Paulo Gustavo

É provável que o “Dom Quixote” de Cervantes seja um dos primeiros livros a abordar o livro e o seu fascínio e, nesse contexto, o livro e seus inimigos. Quem não se lembra, no romance, como a sobrinha e o cura jogam fora vários dos seus mais queridos livros de cavalaria? E isso, claro, porque as fabulosas e fantásticas histórias tinham-lhe transtornado a mente, sendo mais que suspeitas de lhe mudarem o comportamento. A intenção, claro, era a melhor possível. Mas o fato é que o expurgo castrou a alma da própria biblioteca do valoroso fidalgo manchego.

O policiamento e a perseguição aos livros remonta aos tempos pré-gutemberguianos. A imprensa, popularizando-os, apenas ampliou esse pernicioso poder. Constata-se o óbvio: que o primeiro inimigo dos livros é o seu próprio criador: o ser humano. Dispensável mencionar que o totalitarismo e o autoritarismo — tanto à esquerda quanto à direita — são inimicíssimos do livro. Em maio de 1968, também não se queria conversa com os livros.

Outro inimigo do livro, como se sabe, é o fogo. É um substantivo que arde para sempre na consciência dos que amam os livros. Muito pior que a água, o fogo é o Nero ou o Átila dos livros. Lembremos da Biblioteca de Alexandria como um emblema desse permanente terror. As línguas das labaredas sempre devoram com assombrosa gula todas as páginas, todas as palavras, reduzindo-as à humilhação do pó. Um pó que jamais ressuscitará.

Dentre os bichos, além de traças e cupins, há os ratos. Tão úteis à ciência nos laboratórios do mundo, os ratos, por outro lado, podem nos levar preciosidades, roer tesouros do conhecimento. Em saborosa crônica, publicada em 07 de agosto de 2017 na Folha de S.Paulo, o escritor Ruy Castro nos lembra que para esses inimigos dos livros há o antídoto dos gatos. Recorda ele que “Não apenas os gatos ficam bem entre os livros, como são seus guardiões nas noites em que os sebos ficam fechados e sob sua pior ameaça — os ratos”. Por que os gatos “ficam bem entre os livros”?  Castro não diz, mas bem que podemos imaginar. O silêncio e a tranquila circunspecção dos felinos são pelo menos duas características que casam bem com livros e leitores.

Quanto a traças, cupins e insetos em geral, outro bicho serve de excelente antídoto natural: os morcegos. Na sua crônica, Castro menciona que milhares de livros da Biblioteca Joanina, da Universidade de Coimbra, em Portugal, devem sua vida aos morcegos, predadores naturais dos minúsculos e insidiosos inimigos daquela maravilhosa biblioteca criada no século 18. Mas os morcegos, à semelhança de nós outros, também têm suas necessidades fisiológicas, e assim também é necessária uma indispensável higiene em prol da boa sobrevivência dos livros.

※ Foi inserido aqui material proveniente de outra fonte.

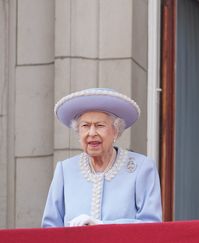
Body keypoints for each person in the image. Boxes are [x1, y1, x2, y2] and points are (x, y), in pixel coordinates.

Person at [42, 88, 162, 227]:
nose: (92, 133)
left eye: (99, 125)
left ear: (116, 131)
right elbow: (50, 228)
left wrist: (102, 225)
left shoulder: (141, 168)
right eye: (85, 126)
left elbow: (152, 225)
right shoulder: (65, 170)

Voltando ao ser humano, “um bicho da terra tão pequeno”, para lembrar o verso de Camões, há que se apontar ainda outros inimigos menos visíveis dos livros. Menos visíveis, mas completamente humanos. A falta de educação e cultura. O analfabetismo. Matam o livro antes mesmo de o livro nascer. A pobreza extrema também seca na nascente a fonte dos livros. De resto, como diria Guimarães Rosa: “Quem mói no asp’ro não fantaseia”.

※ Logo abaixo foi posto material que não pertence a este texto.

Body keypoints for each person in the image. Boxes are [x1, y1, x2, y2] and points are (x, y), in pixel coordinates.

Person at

No Brasil, os apartamentos da nova classe média, tão feios quanto diminutos — pobres ovinhos sem qualquer gema ou clara de esperança —, parecem nos dizer: “Aqui livro não entra”, “Livros não são bem-vindos”. Com efeito, se mal há espaço para armários e camas, se mal há espaço para mesas e cadeiras, como esperar por livros em tais ambientes? Também elas, essas residências, são inimigas dos livros…

E ao amigo dos livros, como o historiador Oliveira Lima pintou a si mesmo no seu célebre epitáfio, o que resta? Eu vos responderia em quatro palavras: a prontidão dos amantes.